Ein Schalter für das Immunsystem

Wiener Forscher haben einen Mechanismus gefunden, der das Immunsystem ein- bzw. ausschaltet. Das könnte neue Wege in der Krebstherapie und bei der Behandlung von Autoimmunerkrankungen wie Multipler Sklerose eröffnen.

Körpereigene Waffen gegen Tumoren zu richten, ist die Idee, die hinter der Immuntherapie gegen Krebs steht. Diesem Ansatz ist ein Forscherteam des Instituts für Molekulare Biotechnologie der Österreichischen Akademie der Wissenschaften (IMBA) gemeinsam mit internationalen Kolleginnen und Kollegen gefolgt. Sie haben einen Stoff unter die Lupe genommen, der eigentlich eine wichtige Rolle im menschlichen Nervensystem spielt, einem Baustein der „Glückshormone“ Dopamin und Serotonin.

Die Studie

„The metabolite BH4 controls T cell proliferation in autoimmunity and cancer“, Nature, 7.11.2018

Ö1-Sendungshinweis

Diesem Thema widmet sich auch ein Beitrag in „Wissen aktuell“ am 8.11. um 13.55 Uhr.

Zwei Wirkstoffe regulieren Immunsystem

Die Forschungsergebnisse zeigen, dass ein Baustein dieser Glückshormone, BH4, das Immunsystem aktiviert. Denn BH4 schalte die T-Zellen gewissermaßen ein und aus, sagt der Zellbiologe Shane Cronin vom IMBA, der Erstautor der Studie. „Gibt es viel BH4, dann schalten sich die T-Zellen ein, sind bereit zu kämpfen und werden aggressiv“, so Cronin.

Der Zellbiologe konnte gemeinsam mit den Kolleginnen und Kollegen am IMBA, der Universität Harvard und des Max Planck Instituts Heidelberg zwei Wirkstoffe identifizieren, die diesen Mechanismus nutzen und damit das Immunsystem regulieren. „BH4 ist bereits mit einem anderen Verwendungszweck auf dem Markt“, sagt Cronin. Den anderen Wirkstoff haben die Wissenschaftler selbst entdeckt und getestet. Sie könnten die T-Zellen jetzt also gezielt ein- bzw. ausschalten.

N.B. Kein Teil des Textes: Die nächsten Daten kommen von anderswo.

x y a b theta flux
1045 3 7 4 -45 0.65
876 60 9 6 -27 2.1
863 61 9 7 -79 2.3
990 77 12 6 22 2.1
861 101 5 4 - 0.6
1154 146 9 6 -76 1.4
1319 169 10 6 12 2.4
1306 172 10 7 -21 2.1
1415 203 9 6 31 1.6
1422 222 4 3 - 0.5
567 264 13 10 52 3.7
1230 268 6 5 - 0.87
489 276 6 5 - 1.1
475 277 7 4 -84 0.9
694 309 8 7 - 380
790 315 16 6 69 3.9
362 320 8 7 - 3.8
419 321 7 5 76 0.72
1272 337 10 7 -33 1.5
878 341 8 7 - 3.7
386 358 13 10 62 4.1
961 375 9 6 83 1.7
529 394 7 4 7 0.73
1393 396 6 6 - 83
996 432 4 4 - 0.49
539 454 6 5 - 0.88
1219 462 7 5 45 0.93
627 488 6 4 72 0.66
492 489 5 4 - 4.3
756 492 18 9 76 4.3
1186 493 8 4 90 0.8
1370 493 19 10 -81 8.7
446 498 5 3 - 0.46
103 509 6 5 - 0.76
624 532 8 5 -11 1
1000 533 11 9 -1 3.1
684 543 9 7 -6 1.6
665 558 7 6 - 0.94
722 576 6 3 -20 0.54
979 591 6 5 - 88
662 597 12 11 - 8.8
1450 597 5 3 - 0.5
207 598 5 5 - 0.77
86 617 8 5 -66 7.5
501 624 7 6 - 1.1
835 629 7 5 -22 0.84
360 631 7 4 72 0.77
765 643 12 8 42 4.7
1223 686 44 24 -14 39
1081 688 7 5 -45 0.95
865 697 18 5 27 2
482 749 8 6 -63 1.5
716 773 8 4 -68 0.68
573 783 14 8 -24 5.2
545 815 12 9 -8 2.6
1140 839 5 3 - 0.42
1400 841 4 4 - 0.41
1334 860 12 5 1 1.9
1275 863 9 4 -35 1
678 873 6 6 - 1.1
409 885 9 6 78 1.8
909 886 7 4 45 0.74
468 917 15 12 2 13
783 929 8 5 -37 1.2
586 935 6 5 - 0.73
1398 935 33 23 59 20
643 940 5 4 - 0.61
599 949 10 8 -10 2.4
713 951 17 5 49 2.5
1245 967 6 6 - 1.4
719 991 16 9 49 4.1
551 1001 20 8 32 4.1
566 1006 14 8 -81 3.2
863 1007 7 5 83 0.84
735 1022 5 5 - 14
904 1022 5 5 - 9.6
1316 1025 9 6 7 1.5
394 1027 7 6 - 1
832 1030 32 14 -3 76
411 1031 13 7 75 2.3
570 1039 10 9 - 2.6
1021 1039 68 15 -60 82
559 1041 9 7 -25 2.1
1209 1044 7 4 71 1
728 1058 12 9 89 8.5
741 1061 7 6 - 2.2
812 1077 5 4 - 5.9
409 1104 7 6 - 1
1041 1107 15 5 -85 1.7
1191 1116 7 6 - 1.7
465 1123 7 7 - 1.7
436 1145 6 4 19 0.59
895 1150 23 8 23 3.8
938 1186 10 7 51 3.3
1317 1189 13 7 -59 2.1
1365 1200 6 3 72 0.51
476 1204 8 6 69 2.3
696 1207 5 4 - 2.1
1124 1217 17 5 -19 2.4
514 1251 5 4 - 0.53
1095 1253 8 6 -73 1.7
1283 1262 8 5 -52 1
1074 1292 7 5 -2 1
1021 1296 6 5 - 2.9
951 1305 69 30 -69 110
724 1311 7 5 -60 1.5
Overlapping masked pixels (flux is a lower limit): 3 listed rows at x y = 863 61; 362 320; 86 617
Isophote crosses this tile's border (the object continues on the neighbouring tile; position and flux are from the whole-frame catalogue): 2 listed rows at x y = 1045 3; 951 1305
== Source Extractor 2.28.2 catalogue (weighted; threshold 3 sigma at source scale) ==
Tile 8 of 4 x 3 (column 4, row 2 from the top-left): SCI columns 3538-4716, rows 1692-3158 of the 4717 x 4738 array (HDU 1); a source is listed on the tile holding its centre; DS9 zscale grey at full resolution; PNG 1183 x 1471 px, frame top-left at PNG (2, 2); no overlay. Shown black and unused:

IMBA-Video zu den Forschungsresultaten

Wichtiger Kandidat für Krebstherapie

Das macht BH4 zu einem wichtigen Kandidaten für zukünftige Krebs-Immuntherapien, denn aktivierte T-Zellen spüren Krebszellen auf und bekämpfen sie. Erste Versuche an Mäusen waren bereits erfolgreich. Der andere Wirkstoff, den Cronin und seine Kollegen entdeckt haben, tut genau das Gegenteil: Er reguliert das BH4 und führt dazu, dass das Immunsystem heruntergefahren wird.

Reduziere man das BH4, könne man überaktive T-Zellen regulieren, die bei Autoimmunerkrankungen gesunde Zellen im Körper angreifen, sagt Cronin. Bei der entzündlichen Darmerkrankung Colitis ulcerosa, bei Multipler Sklerose, bei Allergien und Asthma waren die Wissenschaftler im Mausmodell bereits erfolgreich. Der neue Wirkstoff schaltete nicht nur BH4 und damit die T-Zellen aus, sondern beruhigte das gesamte Immunsystem. Beide Therapieansätze, jener gegen Autoimmunkrankheiten und jener gegen Krebs, sollen in den nächsten Jahren bereits klinisch getestet werden.

Auch als Antidepressivum denkbar

Sind die Wirkstoffe beim Patienten erfolgreich, könnten sie bereits in einigen Jahren auf den Markt kommen. Cronin möchte seine Forschung in der Zwischenzeit in einer anderen Richtung fortsetzen: Weil BH4 das „Glückshormon“ Serotonin beeinflusst und damit die Stimmungslage von Menschen, möchte der Zellbiologe den Zusammenhang von Immunsystem und Nervensystem genauer untersuchen.

„Vielleicht können wir mit demselben oder einem ähnlichen Wirkstoff auch den Serotoninspiegel im Hirn erhöhen“, meint Cronin. Das könnte nicht nur Fortschritte bei der Therapie von Depressionen bringen, sondern auch bei neurodegenerativen Erkrankungen wie Alzheimer oder Parkinson, so die Hoffnung des Wissenschaftlers.